■ **Problem details**
In the material below, find each line with the word "down" and copy it.

=== Data extract ===

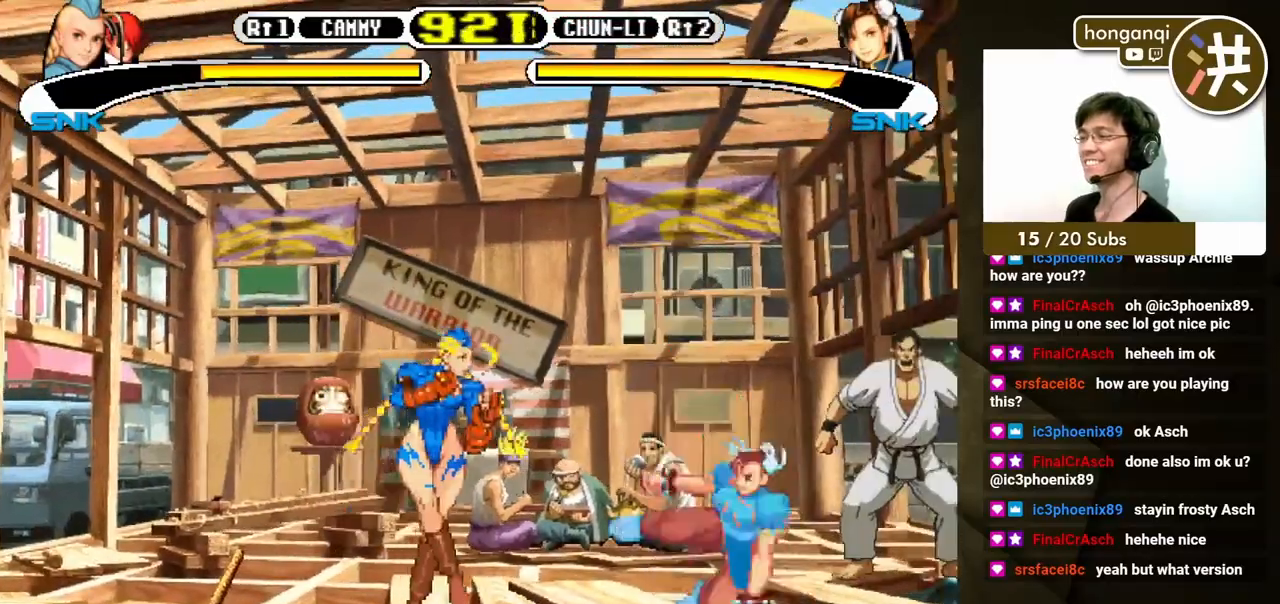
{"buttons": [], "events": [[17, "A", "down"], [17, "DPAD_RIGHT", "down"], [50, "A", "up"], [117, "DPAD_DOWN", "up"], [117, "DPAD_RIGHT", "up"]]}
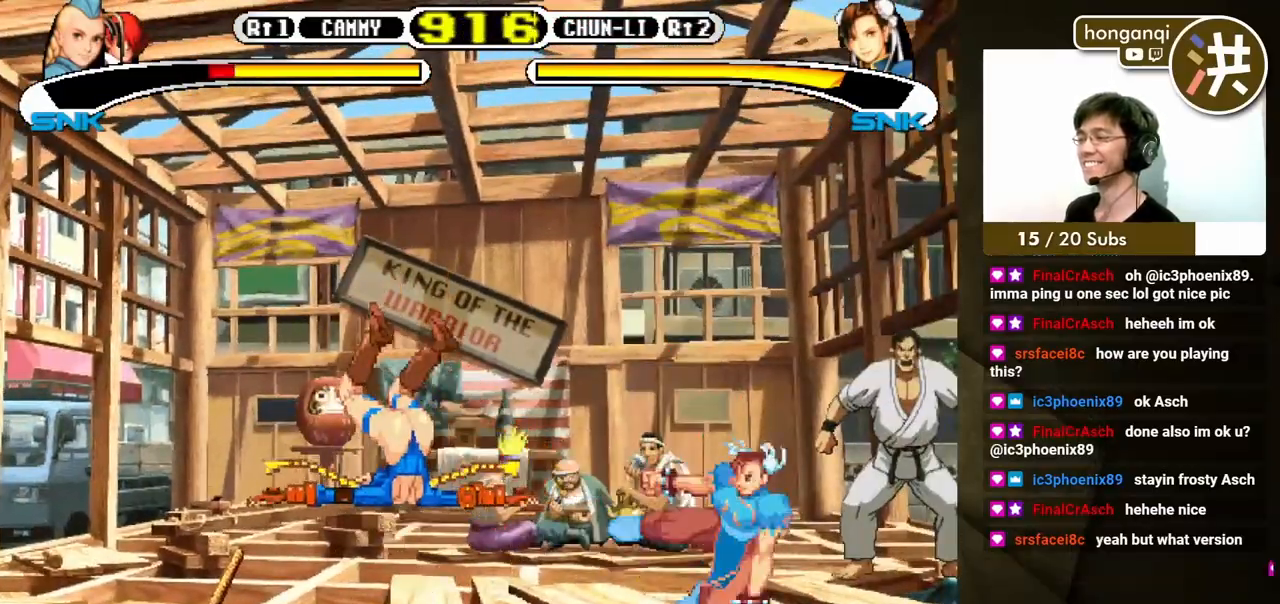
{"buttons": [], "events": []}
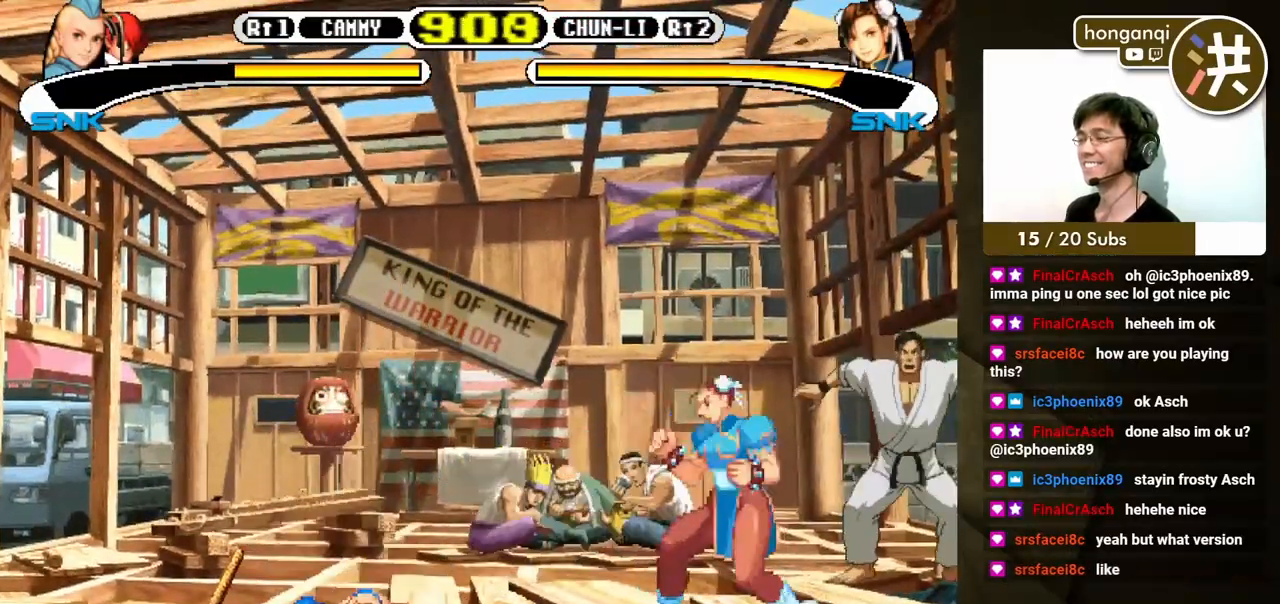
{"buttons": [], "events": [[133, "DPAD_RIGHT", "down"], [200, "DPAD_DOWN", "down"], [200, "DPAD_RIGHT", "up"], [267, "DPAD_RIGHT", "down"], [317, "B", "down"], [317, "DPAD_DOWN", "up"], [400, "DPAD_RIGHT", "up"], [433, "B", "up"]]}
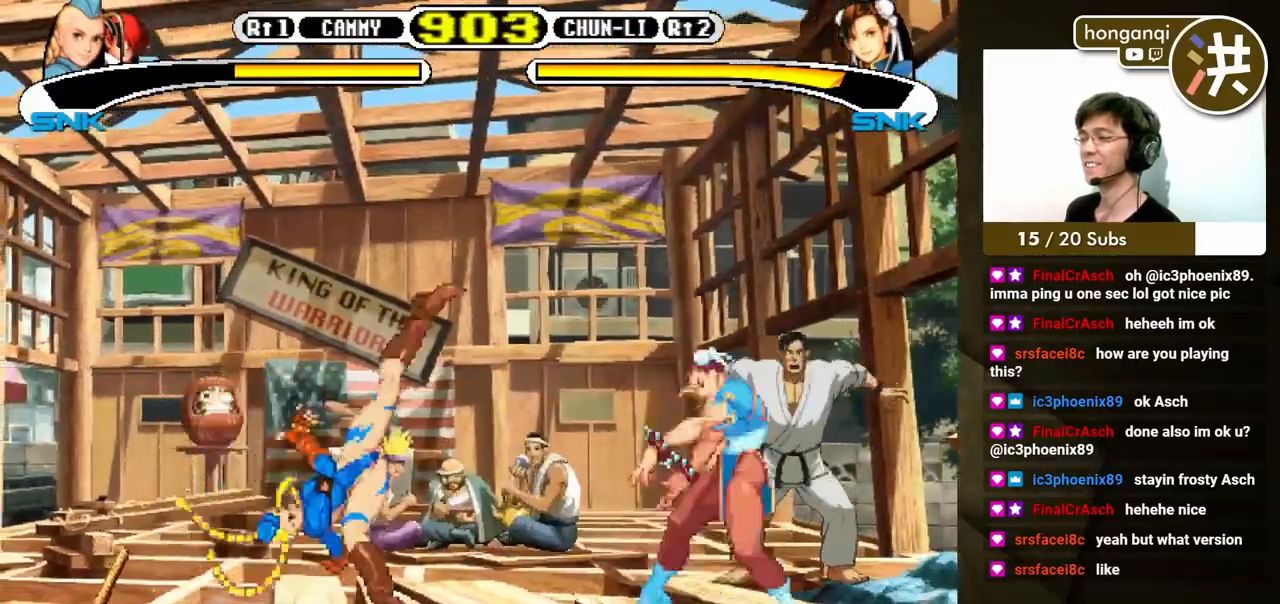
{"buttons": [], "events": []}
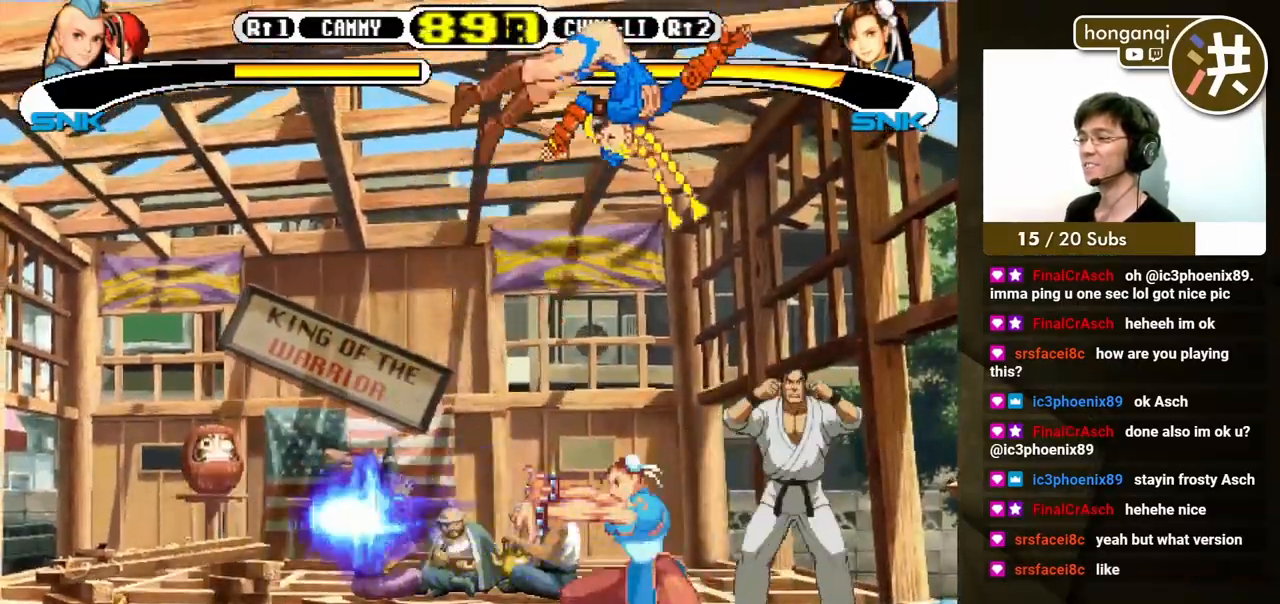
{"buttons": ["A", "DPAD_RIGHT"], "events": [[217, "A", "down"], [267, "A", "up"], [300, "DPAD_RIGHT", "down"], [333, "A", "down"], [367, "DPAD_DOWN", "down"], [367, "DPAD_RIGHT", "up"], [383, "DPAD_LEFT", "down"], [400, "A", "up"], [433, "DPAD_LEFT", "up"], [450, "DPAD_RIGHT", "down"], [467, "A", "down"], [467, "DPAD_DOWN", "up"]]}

===
=== Data extract ===

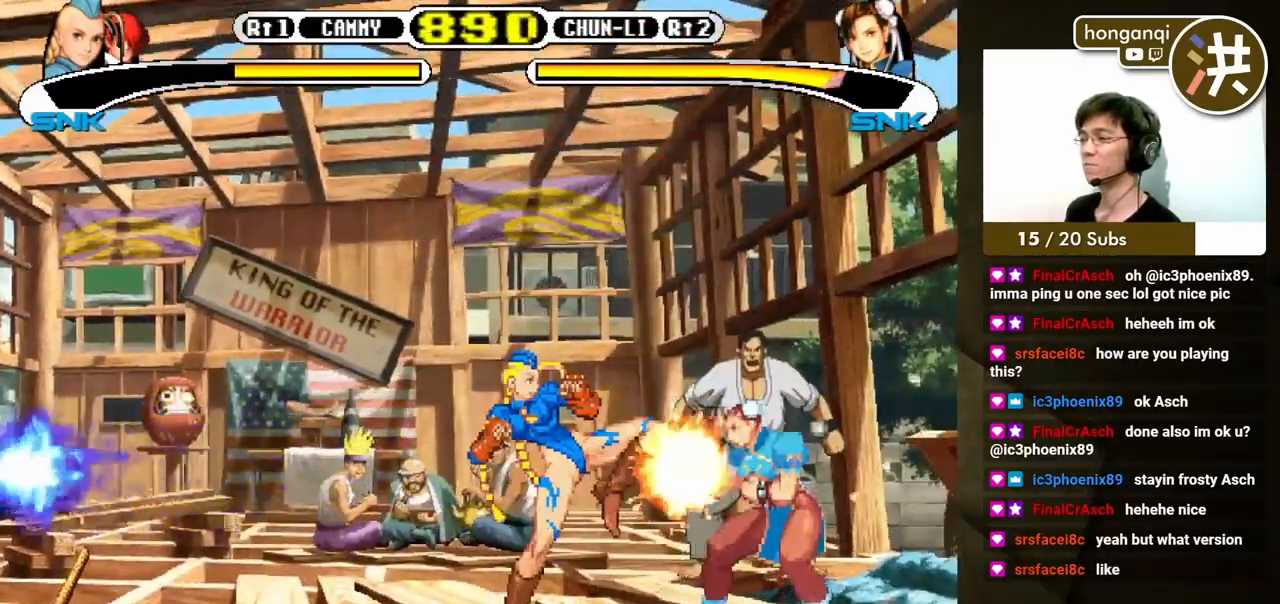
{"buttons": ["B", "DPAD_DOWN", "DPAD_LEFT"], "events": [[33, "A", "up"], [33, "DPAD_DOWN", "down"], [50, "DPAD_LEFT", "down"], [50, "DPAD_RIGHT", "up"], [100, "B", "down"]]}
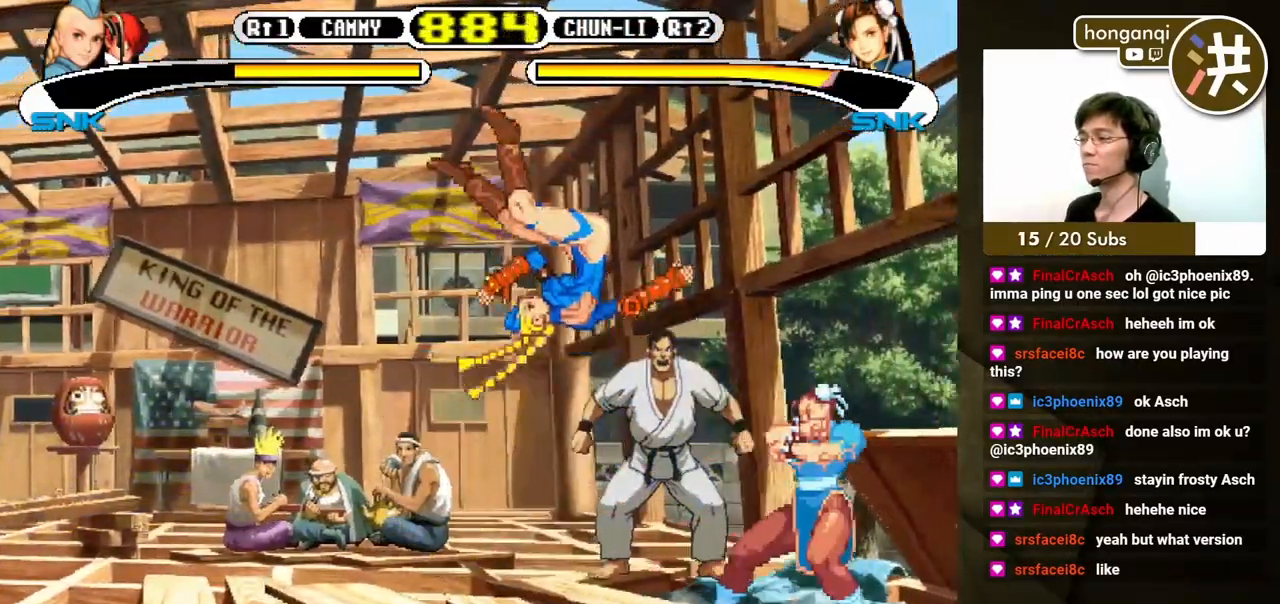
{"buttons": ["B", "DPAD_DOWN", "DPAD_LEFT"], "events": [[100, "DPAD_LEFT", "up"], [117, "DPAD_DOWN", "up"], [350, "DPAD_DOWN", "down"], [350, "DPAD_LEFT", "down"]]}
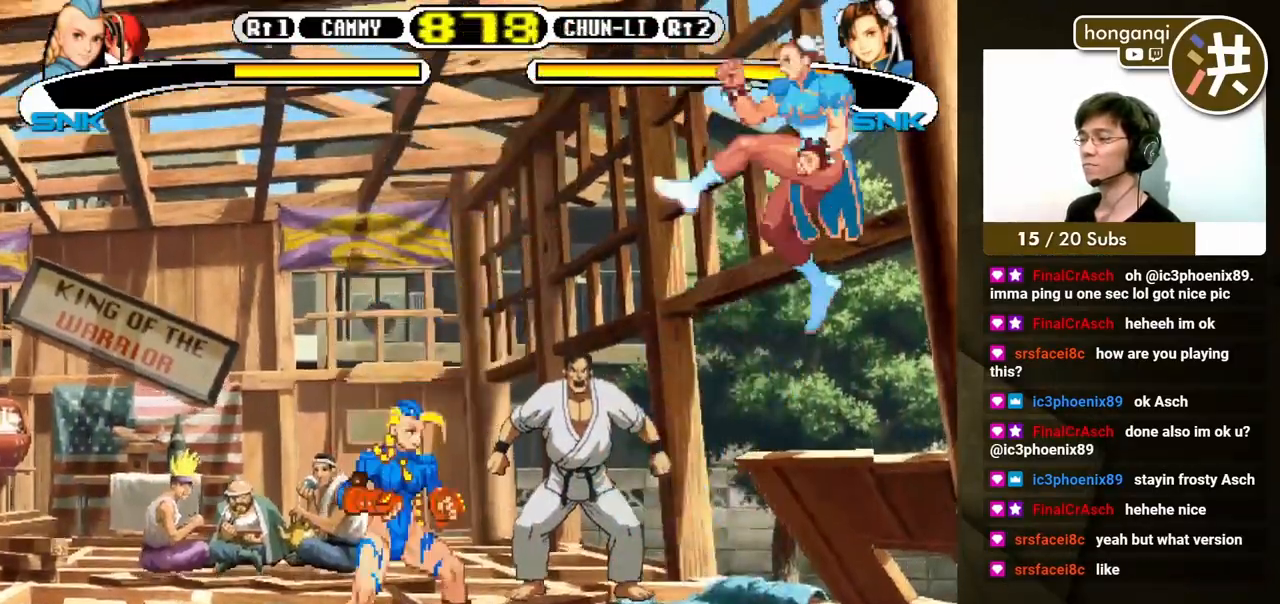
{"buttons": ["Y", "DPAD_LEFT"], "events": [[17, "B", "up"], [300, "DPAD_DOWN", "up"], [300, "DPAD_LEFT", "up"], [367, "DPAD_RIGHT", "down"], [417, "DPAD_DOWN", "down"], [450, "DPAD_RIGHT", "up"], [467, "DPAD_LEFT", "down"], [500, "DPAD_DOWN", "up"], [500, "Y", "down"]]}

===

■ **Result for this exercise**
{"buttons": [], "events": [[17, "A", "down"], [17, "DPAD_RIGHT", "down"], [50, "A", "up"], [117, "DPAD_DOWN", "up"], [117, "DPAD_RIGHT", "up"]]}
{"buttons": [], "events": [[133, "DPAD_RIGHT", "down"], [200, "DPAD_DOWN", "down"], [200, "DPAD_RIGHT", "up"], [267, "DPAD_RIGHT", "down"], [317, "B", "down"], [317, "DPAD_DOWN", "up"], [400, "DPAD_RIGHT", "up"], [433, "B", "up"]]}
{"buttons": ["A", "DPAD_RIGHT"], "events": [[217, "A", "down"], [267, "A", "up"], [300, "DPAD_RIGHT", "down"], [333, "A", "down"], [367, "DPAD_DOWN", "down"], [367, "DPAD_RIGHT", "up"], [383, "DPAD_LEFT", "down"], [400, "A", "up"], [433, "DPAD_LEFT", "up"], [450, "DPAD_RIGHT", "down"], [467, "A", "down"], [467, "DPAD_DOWN", "up"]]}
{"buttons": ["B", "DPAD_DOWN", "DPAD_LEFT"], "events": [[33, "A", "up"], [33, "DPAD_DOWN", "down"], [50, "DPAD_LEFT", "down"], [50, "DPAD_RIGHT", "up"], [100, "B", "down"]]}
{"buttons": ["B", "DPAD_DOWN", "DPAD_LEFT"], "events": [[100, "DPAD_LEFT", "up"], [117, "DPAD_DOWN", "up"], [350, "DPAD_DOWN", "down"], [350, "DPAD_LEFT", "down"]]}
{"buttons": ["Y", "DPAD_LEFT"], "events": [[17, "B", "up"], [300, "DPAD_DOWN", "up"], [300, "DPAD_LEFT", "up"], [367, "DPAD_RIGHT", "down"], [417, "DPAD_DOWN", "down"], [450, "DPAD_RIGHT", "up"], [467, "DPAD_LEFT", "down"], [500, "DPAD_DOWN", "up"], [500, "Y", "down"]]}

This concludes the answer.